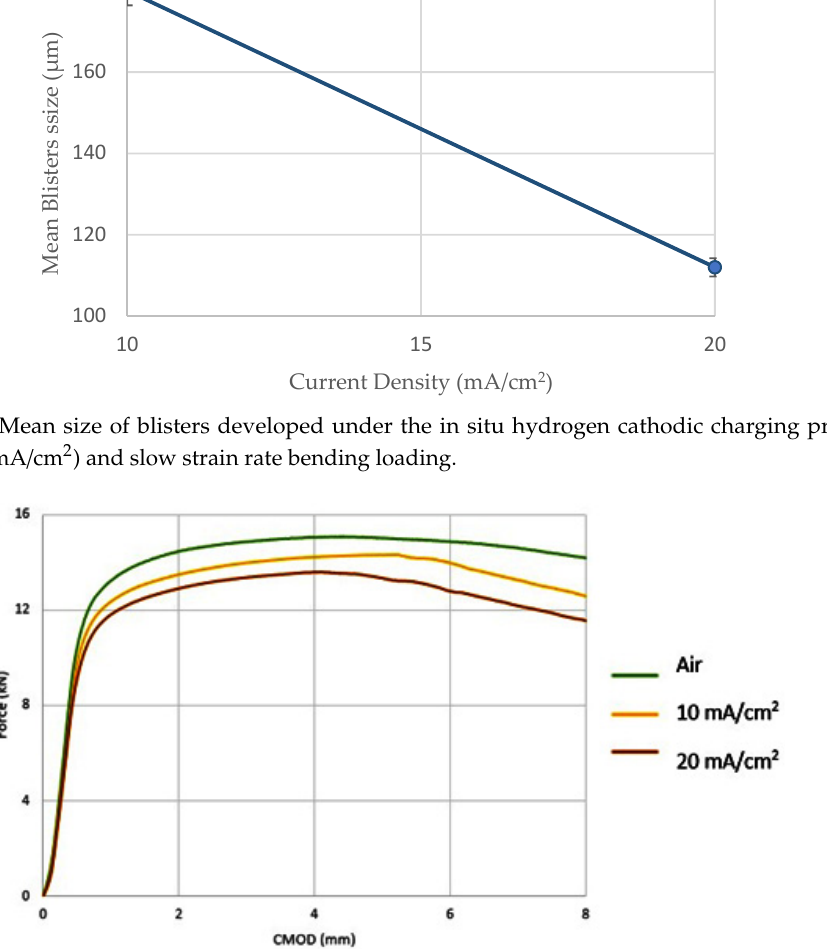
Figure 14. Mean size of blisters developed under the in situ hydrogen cathodic charging process (10 and 20 mA/cm 2 ) and slow strain rate bending loading.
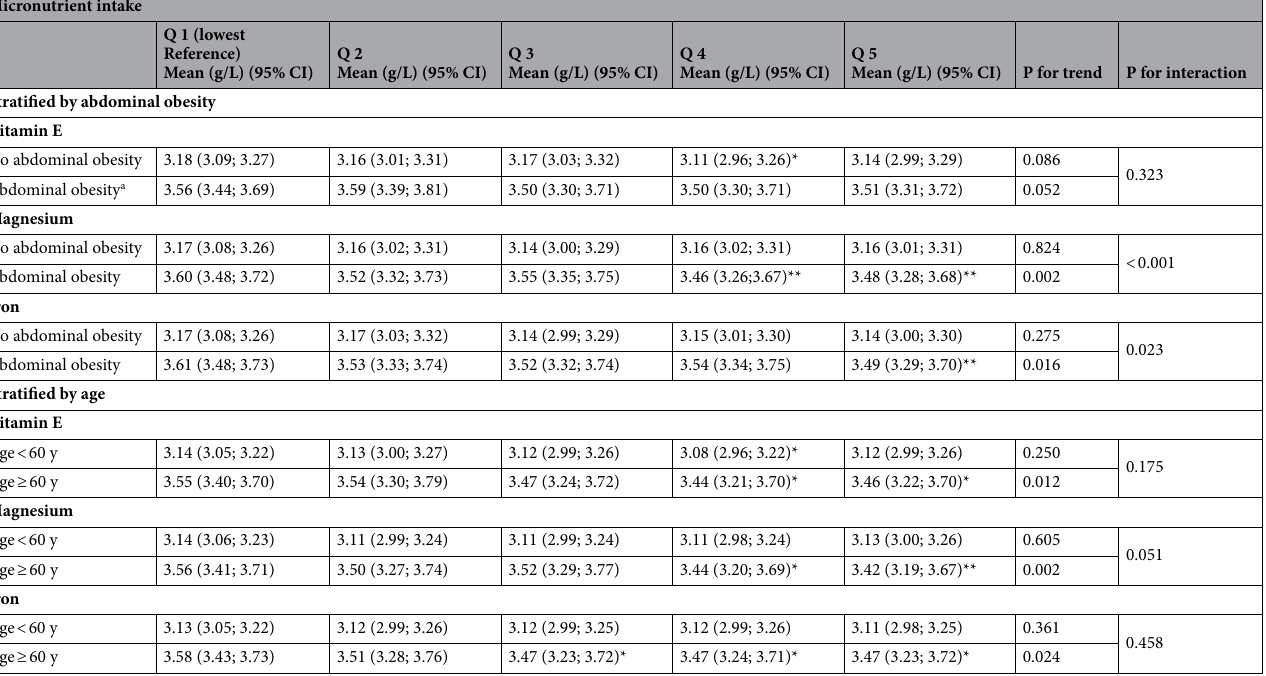
Table 4. Geometric means of plasma concentration of fibrinogen by quintiles of micronutrient intake, stratified by abdominal obesity and age. Linear regression models adjusted as model 2 in Table 2. Please, note that each row depicts a separate model. a Waist circumference > 102 cm in men and > 88 cm in women. *p ≤ 0.05 **p < 0.01 ***p < 0.001. P values for differences in plasma fibrinogen levels across quintiles of micronutrients intake (quintile 1 as reference) using the linear regression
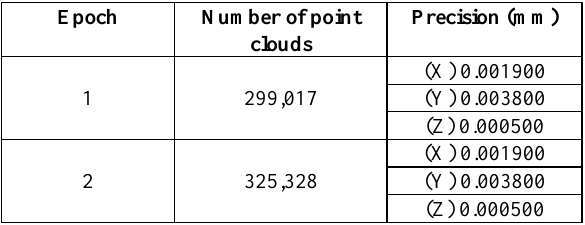
Table 3. Metadata for epoch 1 and epoch 2 mobile laser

---+---

• [TASK DETAILS]: Repeat, exactly and in full, all the material above except its pictures.

• [WRITTEN SOLUTION]:
Figure 14. Mean size of blisters developed under the in situ hydrogen cathodic charging process (10 and 20 mA/cm 2 ) and slow strain rate bending loading.
Table 4. Geometric means of plasma concentration of fibrinogen by quintiles of micronutrient intake, stratified by abdominal obesity and age. Linear regression models adjusted as model 2 in Table 2. Please, note that each row depicts a separate model. a Waist circumference > 102 cm in men and > 88 cm in women. *p ≤ 0.05 **p < 0.01 ***p < 0.001. P values for differences in plasma fibrinogen levels across quintiles of micronutrients intake (quintile 1 as reference) using the linear regression
Table 3. Metadata for epoch 1 and epoch 2 mobile laser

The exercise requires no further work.